Há 39 anos, unidade de Emden encerrava a fabricação do carro para os mercados da Europa e EUA.
Luce Pereira (texto)
Silvino (arte)
O mundo está cheio de ícones que jamais perderão a majestade, embora nem sempre seja simples explicar a paixão por alguns. O Fusca, por exemplo. É fácil observar o fascínio que o carrinho, mesmo aposentado, continua a exercer sobre milhões ao redor do planeta, através da simples postagem de uma foto nas redes sociais. Chovem comentários saudosos, sem nunca faltar um ou outro relato mais apaixonado, quando ele é geralmente incluído entre as memórias mais queridas. Amanhã faz 39 anos que a unidade alemã de Emden fabricou o último exemplar para a Europa e os Estados Unidos, enquanto a produção para o mercado latino-americano estendeu-se por mais 14 anos (2003), através da fábrica instalada em Puebla, no México. Surpreende que tanto tempo depois continue a arrancar suspiros, mas lenda é lenda, não tem prazo de validade para expirar. Aliás, as verdadeiras atravessam séculos dispensando explicações.
O passado do Fusca, sua origem, bem que poderiam condená-lo, pois foi um projeto nascido de uma ordem de Hitler. No entanto, logo se transformou em respeitado símbolo do milagre econômico alemão do pós-guerra, indo parar nas mãos do Aliados como forma de reparação pelo período de atrocidades. Abriu-se caminho para o “besouro” conquistar o mundo, com o marco, em 1955, de mil unidades vendidas. Milagre, também, que tenha, até essa etapa, conseguido vencer julgamentos severos como aqueles feitos pelos ingleses participantes do bloco aliado, segundo os quais o carro era mais problemático do que “pulga em cachorro”. Mas o aperfeiçoamento constante de técnica e design conseguiram vencer o pessimismo inglês e em 1950 já havia saído 100 mil das unidades de produção.
Em sua trajetória vertiginosa para se tornar o queridinho do mundo, o Fusca chegou aos Estados Unidos batizado como Beetle e cinco anos depois a Volkswagen comemorava 1 milhão de unidades fabricadas. Era a glória. Nenhum outro carro popular conseguiria performance tão admirável durante o curso da História, o que pode ser imaginado através da própria trajetória dele no país de origem. Estima-se que entre alemães com idade superior a 40 anos não haja nenhum sem nunca ter dirigido ao menos uma vez o “besouro”, famoso pelo preço acessível, a economia de combustível, o motor simples e por não viver dando dor de cabeça aos donos. Era resistente como a juventude aos preconceitos, na década de 1960, quando se encontrava no auge da aceitação.

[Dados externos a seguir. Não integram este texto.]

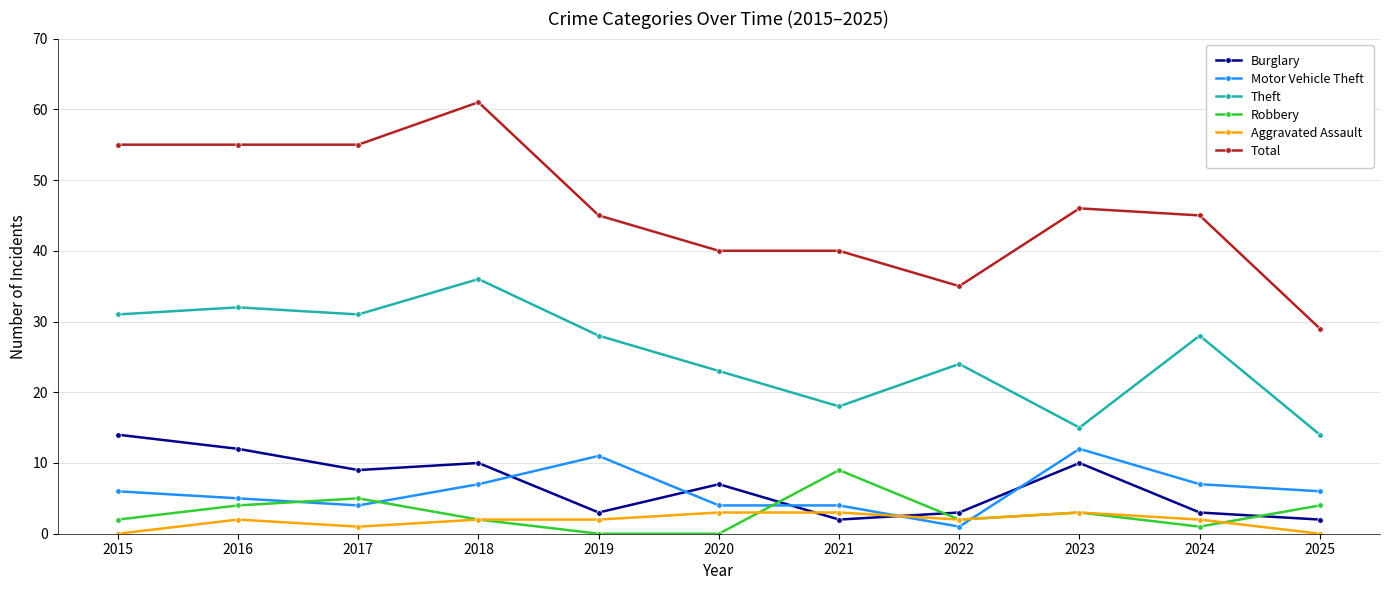

What are all the series names shown in the legend?

Burglary, Motor Vehicle Theft, Theft, Robbery, Aggravated Assault, Total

Tão na “crista da onda” estava que os estúdios Disney não tiveram dúvida ao escolhê-lo para ser a estrela de um filme. O carrinho sapeca chamado Herbie encantaria o mundo com sua inteligência, carisma e personalidade, vindo a protagonizar nada menos do que seis produções, a partir do sucesso da primeira, Se meu Fusca falasse (1968). Depois surgiram As novas aventuras do Fusca (1974); Um Fusca em Monte Carlo (Ou Herbie – O Fusca enamorado (1977); A última cruzada do Fusca (1980); Se o meu Fusca falasse (remake do primeiro/1997); e Herbie – Meu Fusca turbinado (2005), estrelado por Lindsay Lohan. É preciso dizer que entraram na briga pela escolha do carro que viraria a ser astro de Hollywood as marcas Chevrolet, Fiat e Volvo, mas nenhuma conseguiu chamar tanto a atenção com seus modelos.
No Brasil, o automóvel ainda teria uma sobrevida, com a decisão do presidente Itamar Franco de o país retomar a fabricação, em agosto de 1993. Mas o oxigênio só durou até o fim de junho de 1996 e então o pequeno notável saiu definitivamente de cena. Estava ultrapassado para competir com o desejo da maioria de experimentar as muitas novidades do mercado automobilístico. Hoje, as palavras Fusca, Fusquinha e Fuscão fazem parte de um relicário de memórias afagado por colecionadores, clubes, blogs, sites, páginas em redes sociais e eternizadas numa infinidade de conceitos e produtos. Algo como se o mundo não tivesse a menor intenção de esquecê-lo jamais.